De manera similar, otros autores reportan la actividad antagónica de Trichoderma contra cepas de F. oxysporum, pero los estudios sobre la actividad antagónica de T. longibrachiatum contra F. proliferatum son escasos. En base a nuestros resultados la inhibición del crecimiento por los compuestos producidos por T. longibrachiatum fue mayor contra F. oxysporum que contra F. proliferatum. Los estudios futuros podrían enfocarse en caracterizar los metabolitos no volátiles producidos por Trichoderma longibrachiatum y evaluar la efectividad contra los dos patógenos.
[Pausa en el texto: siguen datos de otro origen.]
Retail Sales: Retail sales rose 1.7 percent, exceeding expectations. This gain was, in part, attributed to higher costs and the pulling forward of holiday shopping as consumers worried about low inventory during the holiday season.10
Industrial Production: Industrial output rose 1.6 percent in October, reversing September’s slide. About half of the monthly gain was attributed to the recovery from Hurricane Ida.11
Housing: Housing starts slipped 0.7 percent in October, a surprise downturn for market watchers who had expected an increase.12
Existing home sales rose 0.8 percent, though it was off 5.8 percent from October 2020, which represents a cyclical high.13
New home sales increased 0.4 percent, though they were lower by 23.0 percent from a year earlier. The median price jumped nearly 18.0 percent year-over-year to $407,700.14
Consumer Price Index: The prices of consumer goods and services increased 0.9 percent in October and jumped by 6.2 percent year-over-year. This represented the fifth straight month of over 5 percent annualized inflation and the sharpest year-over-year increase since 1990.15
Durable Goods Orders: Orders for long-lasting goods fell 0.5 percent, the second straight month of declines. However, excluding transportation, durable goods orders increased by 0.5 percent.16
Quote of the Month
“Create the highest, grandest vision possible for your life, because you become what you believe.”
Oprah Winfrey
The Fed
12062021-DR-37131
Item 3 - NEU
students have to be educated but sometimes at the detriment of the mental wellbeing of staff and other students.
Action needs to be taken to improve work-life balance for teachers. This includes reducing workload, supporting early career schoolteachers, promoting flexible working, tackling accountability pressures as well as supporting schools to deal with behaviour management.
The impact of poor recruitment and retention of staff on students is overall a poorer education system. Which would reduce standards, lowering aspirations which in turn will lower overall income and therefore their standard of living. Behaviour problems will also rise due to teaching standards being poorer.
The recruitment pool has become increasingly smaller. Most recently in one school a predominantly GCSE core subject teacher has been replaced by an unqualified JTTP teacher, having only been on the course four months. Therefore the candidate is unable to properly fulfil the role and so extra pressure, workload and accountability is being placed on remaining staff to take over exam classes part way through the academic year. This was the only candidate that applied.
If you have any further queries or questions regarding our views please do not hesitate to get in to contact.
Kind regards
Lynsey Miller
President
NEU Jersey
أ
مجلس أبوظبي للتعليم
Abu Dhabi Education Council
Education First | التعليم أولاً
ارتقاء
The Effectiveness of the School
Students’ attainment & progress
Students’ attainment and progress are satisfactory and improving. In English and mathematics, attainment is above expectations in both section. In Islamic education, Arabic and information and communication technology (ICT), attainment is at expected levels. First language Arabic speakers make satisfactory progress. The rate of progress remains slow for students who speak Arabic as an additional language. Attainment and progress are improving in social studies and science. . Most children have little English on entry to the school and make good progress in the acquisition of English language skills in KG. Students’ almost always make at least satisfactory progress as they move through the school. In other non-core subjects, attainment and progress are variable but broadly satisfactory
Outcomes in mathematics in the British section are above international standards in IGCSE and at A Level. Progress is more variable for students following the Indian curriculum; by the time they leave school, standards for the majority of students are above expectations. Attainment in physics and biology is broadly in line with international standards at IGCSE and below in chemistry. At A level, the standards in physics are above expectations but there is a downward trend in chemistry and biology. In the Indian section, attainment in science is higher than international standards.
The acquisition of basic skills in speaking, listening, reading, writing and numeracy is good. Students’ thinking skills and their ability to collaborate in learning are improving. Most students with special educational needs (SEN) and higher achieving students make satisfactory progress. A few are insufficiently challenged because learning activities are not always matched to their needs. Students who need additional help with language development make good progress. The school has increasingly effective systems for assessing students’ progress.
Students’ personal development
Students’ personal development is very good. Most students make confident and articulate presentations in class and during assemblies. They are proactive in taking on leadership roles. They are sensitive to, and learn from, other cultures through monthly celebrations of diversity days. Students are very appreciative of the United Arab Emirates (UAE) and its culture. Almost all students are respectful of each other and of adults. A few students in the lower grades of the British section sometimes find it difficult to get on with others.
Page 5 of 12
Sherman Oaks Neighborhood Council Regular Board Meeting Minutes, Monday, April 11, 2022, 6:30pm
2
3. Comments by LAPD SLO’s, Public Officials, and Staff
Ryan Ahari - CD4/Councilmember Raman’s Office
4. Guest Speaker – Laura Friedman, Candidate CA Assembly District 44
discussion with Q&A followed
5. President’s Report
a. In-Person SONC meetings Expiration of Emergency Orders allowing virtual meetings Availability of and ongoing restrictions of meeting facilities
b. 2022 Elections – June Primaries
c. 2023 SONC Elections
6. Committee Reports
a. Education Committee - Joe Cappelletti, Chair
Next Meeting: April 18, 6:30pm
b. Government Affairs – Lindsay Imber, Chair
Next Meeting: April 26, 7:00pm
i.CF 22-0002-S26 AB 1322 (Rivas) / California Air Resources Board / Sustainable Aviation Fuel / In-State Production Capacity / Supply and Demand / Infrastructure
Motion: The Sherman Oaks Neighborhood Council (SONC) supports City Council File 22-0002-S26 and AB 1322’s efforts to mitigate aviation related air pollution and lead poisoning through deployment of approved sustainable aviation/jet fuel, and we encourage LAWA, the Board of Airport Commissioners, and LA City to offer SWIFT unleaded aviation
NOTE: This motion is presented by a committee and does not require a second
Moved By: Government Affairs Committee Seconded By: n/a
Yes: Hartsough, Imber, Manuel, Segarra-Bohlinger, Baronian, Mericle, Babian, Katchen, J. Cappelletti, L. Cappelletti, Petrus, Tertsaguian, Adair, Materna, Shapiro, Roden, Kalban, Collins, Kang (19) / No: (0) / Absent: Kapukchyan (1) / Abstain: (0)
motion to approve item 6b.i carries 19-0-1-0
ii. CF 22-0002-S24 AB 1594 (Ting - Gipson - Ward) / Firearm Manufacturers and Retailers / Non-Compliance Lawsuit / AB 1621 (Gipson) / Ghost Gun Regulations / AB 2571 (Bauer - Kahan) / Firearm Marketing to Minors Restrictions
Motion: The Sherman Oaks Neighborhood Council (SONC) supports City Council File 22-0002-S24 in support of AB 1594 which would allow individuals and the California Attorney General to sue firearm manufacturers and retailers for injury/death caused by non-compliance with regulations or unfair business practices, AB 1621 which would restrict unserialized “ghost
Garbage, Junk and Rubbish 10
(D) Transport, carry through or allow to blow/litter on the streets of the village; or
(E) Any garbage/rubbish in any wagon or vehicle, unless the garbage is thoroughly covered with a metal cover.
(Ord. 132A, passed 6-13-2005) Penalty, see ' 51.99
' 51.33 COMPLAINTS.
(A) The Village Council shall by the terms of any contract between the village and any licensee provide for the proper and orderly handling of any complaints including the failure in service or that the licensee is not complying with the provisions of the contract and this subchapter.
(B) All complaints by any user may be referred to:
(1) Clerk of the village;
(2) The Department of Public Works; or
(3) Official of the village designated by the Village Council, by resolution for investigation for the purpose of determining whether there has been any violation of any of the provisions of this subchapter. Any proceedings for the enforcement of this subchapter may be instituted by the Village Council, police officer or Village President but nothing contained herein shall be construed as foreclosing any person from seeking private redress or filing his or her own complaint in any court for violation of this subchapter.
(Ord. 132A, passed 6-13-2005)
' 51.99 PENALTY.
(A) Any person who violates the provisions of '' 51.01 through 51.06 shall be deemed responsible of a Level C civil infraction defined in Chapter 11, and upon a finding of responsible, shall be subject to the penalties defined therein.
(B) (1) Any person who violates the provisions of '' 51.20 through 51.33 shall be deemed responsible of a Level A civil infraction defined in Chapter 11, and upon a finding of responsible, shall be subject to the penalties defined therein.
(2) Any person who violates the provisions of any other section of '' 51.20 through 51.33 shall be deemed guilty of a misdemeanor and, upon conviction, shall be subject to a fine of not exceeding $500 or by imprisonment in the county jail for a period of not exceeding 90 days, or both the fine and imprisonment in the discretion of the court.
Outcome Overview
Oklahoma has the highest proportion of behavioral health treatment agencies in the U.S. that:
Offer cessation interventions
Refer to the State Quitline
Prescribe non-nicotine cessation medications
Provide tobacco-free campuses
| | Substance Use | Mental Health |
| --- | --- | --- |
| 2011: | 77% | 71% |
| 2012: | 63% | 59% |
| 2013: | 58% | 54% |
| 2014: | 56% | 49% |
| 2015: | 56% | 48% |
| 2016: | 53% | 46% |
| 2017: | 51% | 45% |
Las cepas de T. longibrachiatum se han aislado de suelo de la rizosfera de un sitio forestal (Zhang et al., 2018), de suelo desértico de Egipto (Abdelrahman et al. 2016) y de la rizosfera de Solanum lycopersicum L. (tomate) (Sundaramoorthy y Balabaskar, 2013). Pero los estudios sobre la actividad antagónica de Trichoderma aislada de hojas y partes aéreas de plantas medicinales son escasos. Sarsaiya et al. (2020) reportaron que T. longibrachiatum aislada de segmentos de tallo de Dendrobium nobile produce dendrobina, un compuesto similar al producido por la planta hospedera y que muestra actividad antibacteriana. Asimismo, T. longibrachiatum aislada de la raíz de Suaeda glauca, una planta marina, produce sesquiterpenos y ciclodepsipéptidos con actividad antagónica contra patógenos del suelo (Du et al., 2020). Estos estudios muestran el uso potencial de cepas de Trichoderma aisladas de planta medicinales con fines agrícolas. Los estudios futuros estarán dirigidos a identificar y caracterizar los metabolitos producidos por Trichoderma longibrachiatum aislada de hojas de A. pichinchensis con actividad antifúngica contra patógenos.
Conclusiones
Los hongos endófitos más frecuentes de A. pichinchensis pertenecen al filo Ascomycota e incluyen a Remotididymella anthropophila y Diaporthe caatingaensis, y otros que pertenecen a los géneros Diaporthe, Phomopsis y Fusarium. Los hongos endófitos con actividad antagónica fueron Alternaria alternata y Trichoderma longibrachiatum y otros que pertenecen a los géneros de Alternaria y Phomopsis. El único hongo endófito frecuente y que presentó actividad antagónica es N. oryzae, que juntó con T. longibrachoatum sobresalen por su actividad antagónica contra F. oxysporum y F. proliferatum. Pero difieren en su mecanismo de actividad antagónica, en T. longibrachiatum se debe a la producción de compuestos con actividad antibiótica, mientras que la actividad de N. oryzae se debe a la competencia de espacio y nutrientes. Este es el primer reporte de R. anthropophila como un hongo endófito y de la identificación y la actividad antagónica de hongos endófitos de hojas de A. pichichensis.